- WORK ORDER
First find the line with "X114256625Y-83774150D03*" in the entries below, then set down exactly every line through the line with "X140672500Y-80630000D03*", that line included.

- LISTED ENTRIES
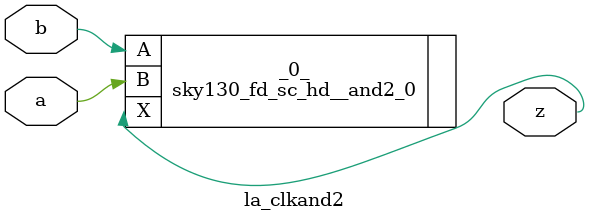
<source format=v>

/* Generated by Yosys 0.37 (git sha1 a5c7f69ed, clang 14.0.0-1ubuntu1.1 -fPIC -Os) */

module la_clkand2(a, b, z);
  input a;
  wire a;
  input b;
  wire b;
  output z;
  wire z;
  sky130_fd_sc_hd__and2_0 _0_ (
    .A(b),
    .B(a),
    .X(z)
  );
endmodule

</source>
--
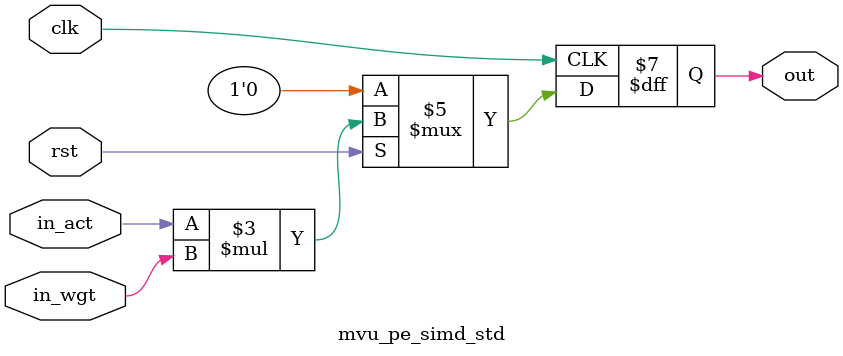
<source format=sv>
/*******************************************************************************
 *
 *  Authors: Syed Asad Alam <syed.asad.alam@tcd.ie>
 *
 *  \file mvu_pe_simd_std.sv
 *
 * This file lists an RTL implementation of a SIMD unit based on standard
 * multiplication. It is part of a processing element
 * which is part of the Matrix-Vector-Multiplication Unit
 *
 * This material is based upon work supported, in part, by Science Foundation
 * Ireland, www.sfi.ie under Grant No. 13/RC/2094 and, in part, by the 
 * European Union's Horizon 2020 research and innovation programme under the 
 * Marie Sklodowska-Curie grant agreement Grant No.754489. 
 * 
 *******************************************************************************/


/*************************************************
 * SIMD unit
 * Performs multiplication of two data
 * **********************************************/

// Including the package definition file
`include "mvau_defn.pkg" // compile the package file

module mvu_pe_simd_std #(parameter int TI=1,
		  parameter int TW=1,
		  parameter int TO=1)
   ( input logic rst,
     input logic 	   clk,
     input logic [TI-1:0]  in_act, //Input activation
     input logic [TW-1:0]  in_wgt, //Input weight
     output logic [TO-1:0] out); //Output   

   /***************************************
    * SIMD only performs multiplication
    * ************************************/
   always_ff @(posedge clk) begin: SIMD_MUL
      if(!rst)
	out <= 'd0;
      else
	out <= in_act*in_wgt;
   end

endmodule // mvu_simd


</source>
==
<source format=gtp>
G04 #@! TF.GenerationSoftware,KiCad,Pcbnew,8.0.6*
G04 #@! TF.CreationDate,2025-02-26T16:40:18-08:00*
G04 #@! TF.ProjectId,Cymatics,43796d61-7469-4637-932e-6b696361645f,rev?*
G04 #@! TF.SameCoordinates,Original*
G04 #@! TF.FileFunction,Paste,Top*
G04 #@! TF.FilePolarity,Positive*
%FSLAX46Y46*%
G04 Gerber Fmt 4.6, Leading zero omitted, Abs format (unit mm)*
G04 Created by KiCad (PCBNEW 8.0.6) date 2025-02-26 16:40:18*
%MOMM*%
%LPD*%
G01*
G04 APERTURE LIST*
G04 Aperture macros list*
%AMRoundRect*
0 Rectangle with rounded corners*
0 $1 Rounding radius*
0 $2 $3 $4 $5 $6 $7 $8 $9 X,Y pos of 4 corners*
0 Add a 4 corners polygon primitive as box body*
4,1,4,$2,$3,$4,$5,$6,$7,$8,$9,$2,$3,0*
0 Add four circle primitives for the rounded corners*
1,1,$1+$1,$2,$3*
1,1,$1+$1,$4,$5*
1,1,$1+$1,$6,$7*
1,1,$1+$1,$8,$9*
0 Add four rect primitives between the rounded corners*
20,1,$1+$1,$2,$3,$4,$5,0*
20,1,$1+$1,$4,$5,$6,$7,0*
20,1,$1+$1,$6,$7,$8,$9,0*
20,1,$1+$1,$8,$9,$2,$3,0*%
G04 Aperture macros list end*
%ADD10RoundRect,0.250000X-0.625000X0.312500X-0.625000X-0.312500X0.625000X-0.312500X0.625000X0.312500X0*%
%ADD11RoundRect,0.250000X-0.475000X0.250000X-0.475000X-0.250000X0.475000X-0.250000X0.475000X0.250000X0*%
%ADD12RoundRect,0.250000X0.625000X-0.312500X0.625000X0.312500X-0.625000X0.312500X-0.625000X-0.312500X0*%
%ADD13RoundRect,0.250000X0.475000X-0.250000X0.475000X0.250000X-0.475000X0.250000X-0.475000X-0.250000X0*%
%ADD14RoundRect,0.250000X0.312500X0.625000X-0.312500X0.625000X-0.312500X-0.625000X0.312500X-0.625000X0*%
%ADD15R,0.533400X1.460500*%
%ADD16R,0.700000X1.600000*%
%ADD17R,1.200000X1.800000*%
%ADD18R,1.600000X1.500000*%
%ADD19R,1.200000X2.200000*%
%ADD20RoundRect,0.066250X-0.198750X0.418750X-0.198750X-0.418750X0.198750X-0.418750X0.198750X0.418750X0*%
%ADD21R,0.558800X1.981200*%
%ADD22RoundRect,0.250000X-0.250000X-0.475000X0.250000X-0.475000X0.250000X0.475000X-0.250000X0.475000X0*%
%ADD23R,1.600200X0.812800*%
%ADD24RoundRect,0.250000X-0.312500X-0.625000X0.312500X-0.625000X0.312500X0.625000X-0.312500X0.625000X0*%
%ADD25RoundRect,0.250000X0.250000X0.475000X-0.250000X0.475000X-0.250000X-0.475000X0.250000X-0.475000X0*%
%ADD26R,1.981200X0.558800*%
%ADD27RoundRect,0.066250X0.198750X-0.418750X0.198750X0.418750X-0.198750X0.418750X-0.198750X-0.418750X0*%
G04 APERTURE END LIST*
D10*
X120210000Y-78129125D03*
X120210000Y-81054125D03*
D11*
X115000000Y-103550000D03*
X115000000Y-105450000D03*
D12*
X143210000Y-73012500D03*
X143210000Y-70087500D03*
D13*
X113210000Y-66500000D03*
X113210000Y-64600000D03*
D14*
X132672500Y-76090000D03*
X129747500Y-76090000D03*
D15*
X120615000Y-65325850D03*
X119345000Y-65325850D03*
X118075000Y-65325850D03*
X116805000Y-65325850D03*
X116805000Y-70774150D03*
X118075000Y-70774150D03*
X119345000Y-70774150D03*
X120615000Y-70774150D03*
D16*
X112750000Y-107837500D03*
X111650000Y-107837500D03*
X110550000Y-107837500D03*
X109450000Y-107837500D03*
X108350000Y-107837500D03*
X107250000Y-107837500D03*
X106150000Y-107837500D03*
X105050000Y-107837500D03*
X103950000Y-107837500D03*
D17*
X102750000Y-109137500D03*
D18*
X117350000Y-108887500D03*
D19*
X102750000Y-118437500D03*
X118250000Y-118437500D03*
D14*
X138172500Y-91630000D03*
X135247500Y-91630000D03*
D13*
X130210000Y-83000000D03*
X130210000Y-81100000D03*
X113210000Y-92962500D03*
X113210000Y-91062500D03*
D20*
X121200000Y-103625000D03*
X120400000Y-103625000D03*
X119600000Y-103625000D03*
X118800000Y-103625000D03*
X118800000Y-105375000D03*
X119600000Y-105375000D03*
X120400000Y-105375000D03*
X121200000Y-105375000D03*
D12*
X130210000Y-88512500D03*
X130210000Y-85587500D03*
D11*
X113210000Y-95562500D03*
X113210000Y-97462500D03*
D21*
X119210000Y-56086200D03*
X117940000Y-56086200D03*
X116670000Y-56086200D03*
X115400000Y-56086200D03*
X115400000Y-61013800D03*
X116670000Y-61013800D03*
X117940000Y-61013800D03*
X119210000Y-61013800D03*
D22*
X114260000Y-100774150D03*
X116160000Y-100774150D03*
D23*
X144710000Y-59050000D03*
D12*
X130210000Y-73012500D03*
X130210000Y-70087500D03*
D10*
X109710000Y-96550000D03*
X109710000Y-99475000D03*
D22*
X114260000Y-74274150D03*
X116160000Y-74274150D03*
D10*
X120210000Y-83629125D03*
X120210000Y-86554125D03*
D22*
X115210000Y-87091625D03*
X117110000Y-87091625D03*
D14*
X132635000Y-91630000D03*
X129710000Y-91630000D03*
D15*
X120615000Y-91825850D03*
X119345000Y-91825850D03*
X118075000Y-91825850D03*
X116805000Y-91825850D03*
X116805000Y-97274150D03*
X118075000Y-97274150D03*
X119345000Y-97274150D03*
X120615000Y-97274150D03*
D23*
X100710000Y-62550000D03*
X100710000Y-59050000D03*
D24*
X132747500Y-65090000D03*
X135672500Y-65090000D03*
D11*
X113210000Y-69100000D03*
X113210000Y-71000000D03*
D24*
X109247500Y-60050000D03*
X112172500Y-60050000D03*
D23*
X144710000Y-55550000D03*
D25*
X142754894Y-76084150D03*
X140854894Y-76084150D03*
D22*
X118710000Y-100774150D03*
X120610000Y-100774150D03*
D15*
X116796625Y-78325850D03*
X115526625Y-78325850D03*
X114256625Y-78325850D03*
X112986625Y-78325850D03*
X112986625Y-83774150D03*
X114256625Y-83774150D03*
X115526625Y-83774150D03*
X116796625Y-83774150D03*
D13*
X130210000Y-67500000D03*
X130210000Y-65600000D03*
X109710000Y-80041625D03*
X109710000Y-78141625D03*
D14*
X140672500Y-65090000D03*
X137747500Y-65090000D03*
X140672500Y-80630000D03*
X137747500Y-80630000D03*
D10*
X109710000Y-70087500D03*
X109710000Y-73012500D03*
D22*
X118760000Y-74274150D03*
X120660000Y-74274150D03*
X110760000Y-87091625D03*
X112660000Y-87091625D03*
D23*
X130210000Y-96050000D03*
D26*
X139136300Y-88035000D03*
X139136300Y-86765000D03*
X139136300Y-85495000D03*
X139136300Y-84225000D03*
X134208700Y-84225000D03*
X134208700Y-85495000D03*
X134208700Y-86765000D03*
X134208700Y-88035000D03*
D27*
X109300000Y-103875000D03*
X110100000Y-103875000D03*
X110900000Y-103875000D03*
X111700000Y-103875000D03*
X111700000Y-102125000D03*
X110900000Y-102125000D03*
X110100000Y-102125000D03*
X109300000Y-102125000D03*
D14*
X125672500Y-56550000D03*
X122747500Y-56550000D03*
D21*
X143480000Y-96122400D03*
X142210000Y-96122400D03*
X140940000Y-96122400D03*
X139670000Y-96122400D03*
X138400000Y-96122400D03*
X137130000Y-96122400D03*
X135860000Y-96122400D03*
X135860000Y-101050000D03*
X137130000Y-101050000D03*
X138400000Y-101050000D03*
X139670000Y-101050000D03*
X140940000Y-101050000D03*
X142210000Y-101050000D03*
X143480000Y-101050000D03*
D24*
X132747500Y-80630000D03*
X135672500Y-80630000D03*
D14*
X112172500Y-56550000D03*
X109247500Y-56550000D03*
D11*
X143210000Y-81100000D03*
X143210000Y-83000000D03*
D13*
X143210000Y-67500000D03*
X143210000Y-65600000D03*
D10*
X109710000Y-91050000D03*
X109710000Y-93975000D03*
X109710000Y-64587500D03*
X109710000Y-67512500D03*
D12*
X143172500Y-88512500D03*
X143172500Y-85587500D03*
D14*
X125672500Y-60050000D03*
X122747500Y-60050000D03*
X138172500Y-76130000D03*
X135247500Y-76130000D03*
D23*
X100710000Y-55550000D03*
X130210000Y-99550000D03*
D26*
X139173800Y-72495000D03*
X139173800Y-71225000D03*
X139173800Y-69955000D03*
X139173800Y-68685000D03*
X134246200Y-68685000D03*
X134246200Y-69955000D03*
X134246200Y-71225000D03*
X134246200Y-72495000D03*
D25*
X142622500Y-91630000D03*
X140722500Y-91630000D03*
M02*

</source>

- SOLUTION FOR THIS EXERCISE
X114256625Y-83774150D03*
X115526625Y-83774150D03*
X116796625Y-83774150D03*
D13*
X130210000Y-67500000D03*
X130210000Y-65600000D03*
X109710000Y-80041625D03*
X109710000Y-78141625D03*
D14*
X140672500Y-65090000D03*
X137747500Y-65090000D03*
X140672500Y-80630000D03*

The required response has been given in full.